Tina applied to withdraw funds from her KiwiSaver account on the grounds of significant financial hardship. Although Tina’s weekly budget showed a small surplus, she wanted to use her KiwiSaver to repay her debt. Tina explained that if she could clear her debt, she would be able to use the money she was currently paying towards her minimum monthly repayments to cover her living expenses.

Tina’s KiwiSaver supervisor declined her application explaining that they do not release money to repay debt. However, during their review, the supervisor discovered that a loan in Tina’s brother’s name, secured by her car, was in default. The lender was about to repossess Tina’s car. The supervisor agreed to release money to repay the loan arrears to prevent the repossession. Without a car Tina would not be able to get to work and her financial situation would deteriorate further.

Although Tina appreciated the money to repay the loan arrears, she complained to FSCL that the supervisor had not released money to repay her debt.


In Tina’s mind the refusal to release money to repay debt made no sense. The debt was contributing to Tina’s financial hardship and, if she was able to repay the debt, her financial situation would be more manageable.

The supervisor maintained their position that they were unable to release funds to repay debt and, as Tina’s budget was in surplus, they could not release any more money.


The law that allows the supervisor to release money to Tina is found in Schedule 1 of the KiwiSaver Act 2006 (the Act). To be able to release money to Tina, the supervisor needs to be “reasonably satisfied that a member is suffering or is likely to suffer from significant financial hardship…”. The Act goes on to explain what will be considered significant financial hardship, for example, if you are unable to meet your minimum living expenses.

Because Tina’s budget was in surplus and the Act does not allow the supervisor to release money to repay a debt, we were satisfied the supervisor had not made a mistake when assessing Tina’s application. We advised Tina that we were unable to ask the supervisor to reconsider her application.


Tina was very disappointed with our decision. Tina explained that she could not afford to buy her daughter a school uniform or replace her washing machine that was broken. Tina also said that she had used her credit card to buy a bed because her partner had recently left her, taking the bed with him.

We contacted the supervisor again and the supervisor said they would likely release money to pay for the school uniform, on receipt of a quote, and contribute $600 to a new washing machine.
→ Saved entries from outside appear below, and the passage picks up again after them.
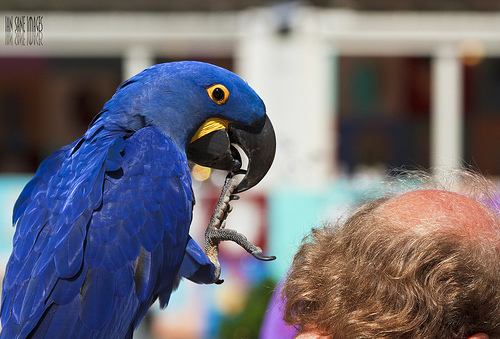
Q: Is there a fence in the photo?
A: No, there are no fences.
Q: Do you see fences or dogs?
A: No, there are no fences or dogs.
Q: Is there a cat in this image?
A: No, there are no cats.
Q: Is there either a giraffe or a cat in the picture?
A: No, there are no cats or giraffes.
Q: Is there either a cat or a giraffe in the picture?
A: No, there are no cats or giraffes.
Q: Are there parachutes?
A: No, there are no parachutes.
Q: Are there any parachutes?
A: No, there are no parachutes.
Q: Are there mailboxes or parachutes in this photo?
A: No, there are no parachutes or mailboxes.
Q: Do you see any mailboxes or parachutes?
A: No, there are no parachutes or mailboxes.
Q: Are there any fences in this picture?
A: No, there are no fences.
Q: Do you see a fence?
A: No, there are no fences.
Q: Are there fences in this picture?
A: No, there are no fences.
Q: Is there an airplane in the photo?
A: No, there are no airplanes.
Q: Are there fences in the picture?
A: No, there are no fences.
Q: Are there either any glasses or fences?
A: No, there are no fences or glasses.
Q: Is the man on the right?
A: Yes, the man is on the right of the image.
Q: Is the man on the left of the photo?
A: No, the man is on the right of the image.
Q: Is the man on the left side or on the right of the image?
A: The man is on the right of the image.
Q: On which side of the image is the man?
A: The man is on the right of the image.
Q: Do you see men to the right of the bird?
A: Yes, there is a man to the right of the bird.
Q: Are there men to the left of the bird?
A: No, the man is to the right of the bird.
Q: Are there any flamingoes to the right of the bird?
A: No, there is a man to the right of the bird.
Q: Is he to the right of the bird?
A: Yes, the man is to the right of the bird.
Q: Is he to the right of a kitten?
A: No, the man is to the right of the bird.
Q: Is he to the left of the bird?
A: No, the man is to the right of the bird.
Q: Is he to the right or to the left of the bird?
A: The man is to the right of the bird.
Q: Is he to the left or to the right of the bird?
A: The man is to the right of the bird.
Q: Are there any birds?
A: Yes, there is a bird.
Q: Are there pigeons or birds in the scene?
A: Yes, there is a bird.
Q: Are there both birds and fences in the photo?
A: No, there is a bird but no fences.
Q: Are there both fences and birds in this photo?
A: No, there is a bird but no fences.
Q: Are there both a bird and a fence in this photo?
A: No, there is a bird but no fences.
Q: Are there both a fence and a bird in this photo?
A: No, there is a bird but no fences.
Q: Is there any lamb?
A: No, there are no lambs.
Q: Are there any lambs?
A: No, there are no lambs.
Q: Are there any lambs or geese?
A: No, there are no lambs or geese.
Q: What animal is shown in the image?
A: The animal is a bird.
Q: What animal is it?
A: The animal is a bird.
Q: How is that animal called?
A: This is a bird.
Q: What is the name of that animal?
A: This is a bird.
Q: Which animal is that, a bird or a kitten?
A: This is a bird.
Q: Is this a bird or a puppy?
A: This is a bird.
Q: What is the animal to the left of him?
A: The animal is a bird.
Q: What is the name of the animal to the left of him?
A: The animal is a bird.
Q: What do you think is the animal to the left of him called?
A: The animal is a bird.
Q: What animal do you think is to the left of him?
A: The animal is a bird.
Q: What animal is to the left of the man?
A: The animal is a bird.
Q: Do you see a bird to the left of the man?
A: Yes, there is a bird to the left of the man.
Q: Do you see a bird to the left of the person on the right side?
A: Yes, there is a bird to the left of the man.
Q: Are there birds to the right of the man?
A: No, the bird is to the left of the man.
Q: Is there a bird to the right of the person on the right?
A: No, the bird is to the left of the man.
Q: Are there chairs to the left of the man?
A: No, there is a bird to the left of the man.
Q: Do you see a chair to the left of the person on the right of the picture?
A: No, there is a bird to the left of the man.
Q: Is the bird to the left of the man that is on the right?
A: Yes, the bird is to the left of the man.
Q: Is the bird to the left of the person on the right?
A: Yes, the bird is to the left of the man.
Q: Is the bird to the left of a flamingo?
A: No, the bird is to the left of the man.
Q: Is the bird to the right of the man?
A: No, the bird is to the left of the man.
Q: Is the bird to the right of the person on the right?
A: No, the bird is to the left of the man.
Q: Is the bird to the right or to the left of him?
A: The bird is to the left of the man.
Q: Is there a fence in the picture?
A: No, there are no fences.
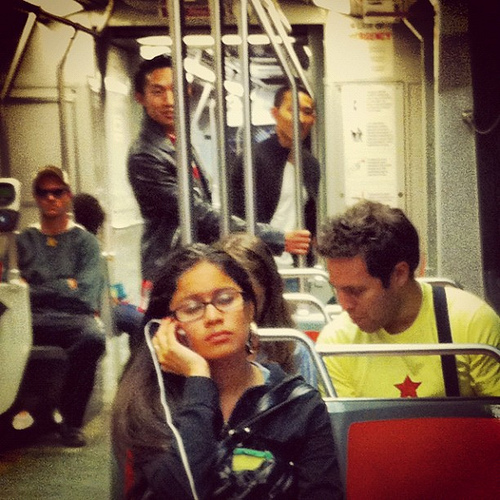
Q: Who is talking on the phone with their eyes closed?
A: Woman up front.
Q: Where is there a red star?
A: On yellow shirt.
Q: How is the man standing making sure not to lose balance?
A: Holding pole.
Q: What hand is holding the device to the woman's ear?
A: Right.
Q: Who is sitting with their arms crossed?
A: Man in sunglasses.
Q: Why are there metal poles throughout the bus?
A: Hold for balance.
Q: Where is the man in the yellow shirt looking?
A: Woman's lap.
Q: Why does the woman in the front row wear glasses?
A: To correct her vision.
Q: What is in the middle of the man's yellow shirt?
A: A red star.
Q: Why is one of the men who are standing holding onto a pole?
A: To help keep his balance.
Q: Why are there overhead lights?
A: To illuminate the train car.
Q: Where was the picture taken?
A: Inside a train car.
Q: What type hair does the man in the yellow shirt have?
A: Curly.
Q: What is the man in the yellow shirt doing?
A: Talking to the girl next to him.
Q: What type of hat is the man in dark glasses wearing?
A: Baseball hat.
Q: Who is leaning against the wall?
A: The man in the black jacket and white shirt.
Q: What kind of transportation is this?
A: Train.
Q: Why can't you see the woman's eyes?
A: They're closed.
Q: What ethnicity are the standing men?
A: Asian.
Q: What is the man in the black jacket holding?
A: Bar.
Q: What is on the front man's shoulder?
A: Strap.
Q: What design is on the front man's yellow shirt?
A: Star.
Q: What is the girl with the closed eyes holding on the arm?
A: Purse.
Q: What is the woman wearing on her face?
A: Eyeglasses.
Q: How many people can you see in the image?
A: Seven.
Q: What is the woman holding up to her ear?
A: A mobile phone.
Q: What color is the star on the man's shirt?
A: Red.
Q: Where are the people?
A: A subway train.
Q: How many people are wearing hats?
A: One.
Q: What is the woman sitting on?
A: A seat.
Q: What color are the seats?
A: Red.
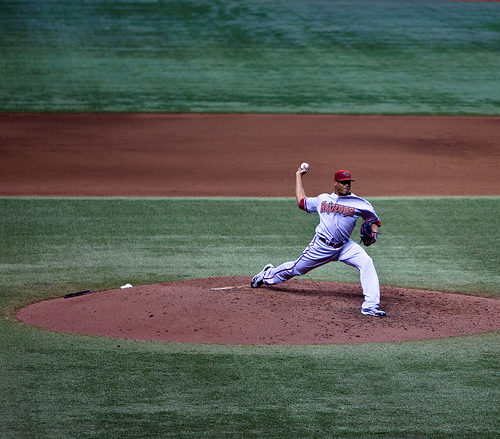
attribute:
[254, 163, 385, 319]
baseball player — wide stanced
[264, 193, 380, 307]
uniform — grey, gray, white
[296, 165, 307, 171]
hand — on the right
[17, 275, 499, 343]
mound — brown, dirt, for pitcher, red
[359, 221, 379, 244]
hand — gloved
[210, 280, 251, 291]
line — white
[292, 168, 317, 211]
arm — right arm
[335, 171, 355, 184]
cap — red, baseball team cap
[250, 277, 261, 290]
toe — pointed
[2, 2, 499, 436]
grass — green, lush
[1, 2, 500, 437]
field — green, brown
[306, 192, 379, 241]
shirt — short sleeved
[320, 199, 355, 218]
letters — red, arizona, logo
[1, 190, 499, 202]
line — white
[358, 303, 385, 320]
foot — left foot, right foot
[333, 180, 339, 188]
ear — brown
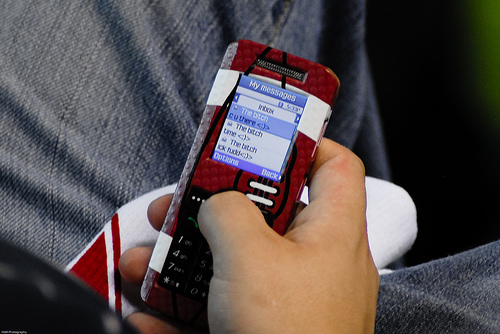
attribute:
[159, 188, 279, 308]
keypad — phone's, on surface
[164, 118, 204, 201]
dots — bumpy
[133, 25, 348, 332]
cell phone — old,  old 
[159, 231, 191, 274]
numbers — white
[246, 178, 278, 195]
stripe — white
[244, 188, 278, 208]
stripe — white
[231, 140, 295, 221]
border — black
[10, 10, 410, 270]
jeans — user's, denim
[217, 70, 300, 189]
words/screen — glowing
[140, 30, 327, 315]
device — resembling football 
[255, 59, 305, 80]
speaker — audio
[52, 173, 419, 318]
object — white and red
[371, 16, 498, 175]
space — dark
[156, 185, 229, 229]
panel — black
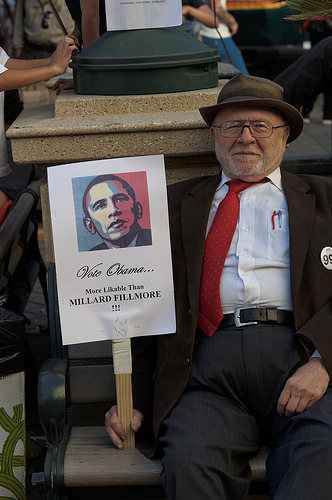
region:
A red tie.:
[195, 180, 251, 331]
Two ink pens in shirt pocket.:
[260, 199, 287, 247]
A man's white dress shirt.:
[212, 175, 290, 305]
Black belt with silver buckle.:
[217, 301, 291, 328]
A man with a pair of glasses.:
[200, 71, 304, 196]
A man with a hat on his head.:
[200, 63, 298, 182]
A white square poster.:
[40, 155, 178, 346]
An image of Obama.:
[66, 165, 161, 311]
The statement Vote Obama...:
[74, 261, 159, 279]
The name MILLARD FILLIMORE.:
[66, 288, 164, 306]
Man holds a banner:
[36, 65, 331, 498]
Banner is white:
[28, 149, 194, 471]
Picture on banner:
[59, 163, 159, 255]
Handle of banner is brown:
[102, 340, 149, 456]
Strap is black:
[221, 301, 292, 329]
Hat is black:
[186, 65, 305, 120]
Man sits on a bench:
[91, 66, 330, 499]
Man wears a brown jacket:
[61, 70, 330, 498]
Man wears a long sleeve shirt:
[84, 59, 331, 498]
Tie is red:
[198, 178, 249, 343]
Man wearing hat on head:
[200, 76, 311, 156]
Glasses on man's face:
[211, 118, 310, 160]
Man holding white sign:
[50, 136, 185, 442]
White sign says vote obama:
[35, 192, 194, 330]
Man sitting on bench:
[106, 354, 329, 470]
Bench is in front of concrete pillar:
[30, 176, 163, 377]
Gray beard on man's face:
[210, 124, 303, 186]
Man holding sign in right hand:
[101, 394, 169, 434]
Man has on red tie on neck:
[210, 166, 305, 333]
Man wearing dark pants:
[158, 385, 310, 488]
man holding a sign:
[105, 72, 331, 499]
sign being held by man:
[46, 153, 177, 345]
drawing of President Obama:
[71, 171, 152, 250]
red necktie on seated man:
[198, 178, 251, 340]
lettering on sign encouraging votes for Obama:
[68, 261, 163, 312]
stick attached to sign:
[112, 337, 137, 451]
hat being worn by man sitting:
[195, 72, 305, 145]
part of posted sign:
[104, 0, 188, 31]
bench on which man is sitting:
[43, 411, 165, 494]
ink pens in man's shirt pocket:
[268, 207, 283, 234]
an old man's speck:
[214, 113, 271, 137]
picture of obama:
[69, 172, 151, 255]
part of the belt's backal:
[233, 303, 280, 322]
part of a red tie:
[209, 222, 221, 282]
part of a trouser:
[233, 334, 265, 380]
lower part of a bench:
[72, 449, 127, 496]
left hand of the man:
[276, 363, 316, 411]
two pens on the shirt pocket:
[267, 207, 282, 226]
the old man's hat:
[220, 76, 298, 115]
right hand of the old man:
[91, 396, 144, 435]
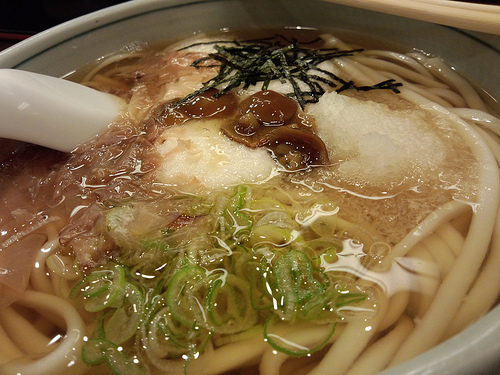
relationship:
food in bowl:
[2, 26, 497, 373] [2, 4, 496, 371]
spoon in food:
[0, 61, 131, 159] [2, 26, 497, 373]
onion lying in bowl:
[262, 315, 337, 358] [2, 4, 496, 371]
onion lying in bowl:
[206, 277, 249, 324] [2, 4, 496, 371]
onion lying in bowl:
[164, 264, 206, 332] [2, 4, 496, 371]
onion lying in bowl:
[144, 301, 201, 356] [2, 4, 496, 371]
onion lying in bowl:
[82, 264, 124, 314] [2, 4, 496, 371]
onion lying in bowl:
[79, 330, 131, 370] [2, 4, 496, 371]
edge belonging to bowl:
[24, 23, 72, 53] [2, 4, 496, 371]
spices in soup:
[185, 26, 402, 102] [0, 15, 499, 373]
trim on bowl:
[63, 12, 125, 50] [1, 13, 183, 80]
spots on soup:
[115, 345, 122, 351] [0, 15, 499, 373]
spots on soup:
[365, 325, 371, 332] [0, 15, 499, 373]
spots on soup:
[307, 352, 311, 357] [0, 15, 499, 373]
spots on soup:
[271, 350, 277, 355] [0, 15, 499, 373]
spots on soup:
[212, 302, 217, 307] [0, 15, 499, 373]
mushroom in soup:
[263, 124, 330, 173] [0, 15, 499, 373]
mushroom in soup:
[220, 86, 299, 148] [0, 15, 499, 373]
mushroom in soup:
[150, 81, 240, 128] [0, 15, 499, 373]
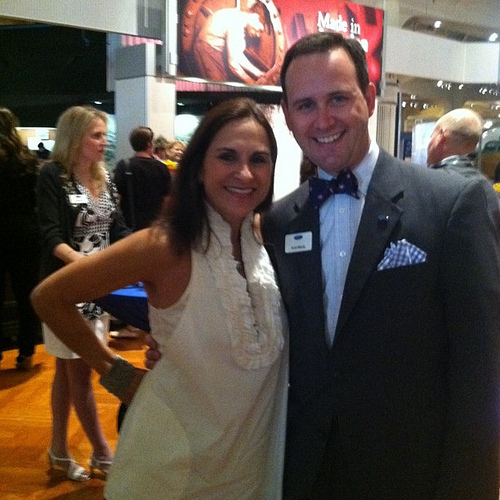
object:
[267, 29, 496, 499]
man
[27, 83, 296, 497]
woman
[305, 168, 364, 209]
bowtie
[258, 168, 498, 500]
suit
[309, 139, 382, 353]
shirt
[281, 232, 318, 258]
nametag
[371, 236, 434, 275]
pocket square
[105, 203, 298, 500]
white top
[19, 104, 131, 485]
woman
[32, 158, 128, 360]
dress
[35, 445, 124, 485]
sandles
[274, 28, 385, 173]
head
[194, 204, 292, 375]
blouse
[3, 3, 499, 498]
photo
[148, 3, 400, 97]
sign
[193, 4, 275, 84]
figure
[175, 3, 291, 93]
wheel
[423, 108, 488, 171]
back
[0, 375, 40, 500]
floor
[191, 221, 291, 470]
front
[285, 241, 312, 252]
writing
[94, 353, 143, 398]
bracelet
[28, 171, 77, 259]
sleeves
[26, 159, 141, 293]
cardigan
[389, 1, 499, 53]
second level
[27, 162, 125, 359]
black and white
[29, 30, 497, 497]
couple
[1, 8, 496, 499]
event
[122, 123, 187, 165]
three people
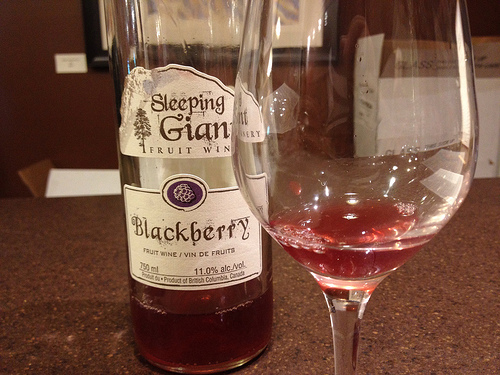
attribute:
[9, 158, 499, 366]
counter top — is marble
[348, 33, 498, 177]
box — white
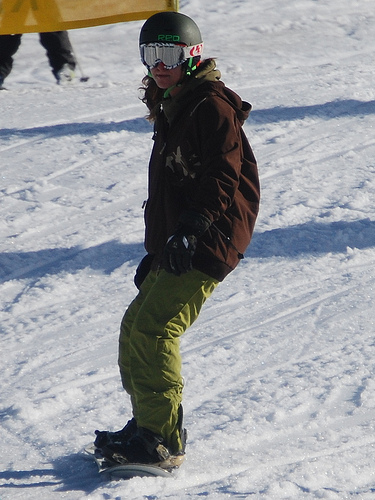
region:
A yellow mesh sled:
[1, 1, 186, 39]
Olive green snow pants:
[108, 257, 237, 467]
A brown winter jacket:
[135, 91, 274, 275]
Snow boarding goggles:
[132, 39, 211, 70]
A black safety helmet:
[131, 11, 209, 86]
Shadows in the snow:
[238, 84, 373, 301]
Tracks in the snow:
[225, 287, 367, 497]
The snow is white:
[7, 142, 139, 232]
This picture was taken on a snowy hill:
[7, 5, 368, 489]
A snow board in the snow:
[66, 435, 189, 485]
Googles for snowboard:
[132, 39, 201, 63]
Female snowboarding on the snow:
[75, 3, 229, 472]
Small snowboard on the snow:
[86, 443, 192, 480]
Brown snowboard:
[130, 75, 263, 278]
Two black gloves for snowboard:
[121, 233, 202, 278]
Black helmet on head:
[139, 10, 201, 47]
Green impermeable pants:
[106, 248, 226, 433]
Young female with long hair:
[96, 1, 262, 483]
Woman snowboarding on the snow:
[91, 4, 266, 487]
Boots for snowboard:
[90, 403, 196, 466]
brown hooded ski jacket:
[139, 71, 272, 304]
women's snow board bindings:
[92, 416, 205, 468]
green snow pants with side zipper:
[110, 245, 237, 469]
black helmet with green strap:
[132, 4, 218, 107]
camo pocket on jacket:
[155, 129, 218, 195]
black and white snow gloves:
[154, 206, 224, 279]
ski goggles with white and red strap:
[134, 40, 215, 72]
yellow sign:
[0, 1, 207, 51]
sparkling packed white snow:
[219, 294, 366, 493]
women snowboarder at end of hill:
[118, 0, 249, 495]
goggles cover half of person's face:
[122, 35, 200, 90]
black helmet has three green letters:
[120, 6, 217, 43]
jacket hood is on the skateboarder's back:
[125, 75, 290, 127]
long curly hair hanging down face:
[129, 57, 176, 129]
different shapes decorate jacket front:
[161, 137, 206, 188]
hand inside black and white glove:
[152, 217, 222, 277]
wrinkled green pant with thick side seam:
[108, 250, 217, 441]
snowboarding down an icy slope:
[64, 22, 269, 487]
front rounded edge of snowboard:
[86, 455, 191, 481]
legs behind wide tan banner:
[3, 5, 117, 98]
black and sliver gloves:
[157, 218, 200, 293]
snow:
[234, 340, 316, 442]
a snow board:
[105, 418, 181, 482]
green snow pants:
[136, 316, 198, 441]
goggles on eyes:
[129, 49, 208, 65]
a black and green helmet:
[135, 11, 206, 41]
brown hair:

Because Tina had access to an alternative source of funds for the bed, they would be unlikely to retrospectively release money for this purpose.

We passed this information along to Tina who thanked us for our help and discontinued her complaint.

Insights for consumers

KiwiSaver funds are intended to be used for your retirement, so the government has made it difficult to access money early. The Act sets out very limited circumstances where you can access your money before you reach 65 years of age, and one of those is if you are suffering, or likely to suffer, significant financial hardship.

If your budget is in deficit or if you have an unexpected expense that fits within the minimum living expense criteria with no other means to pay for it, your supervisor may release money on significant financial hardship grounds. However, it is very unlikely that your supervisor will release money to repay debt because debt, of itself, is not considered to cause significant financial hardship.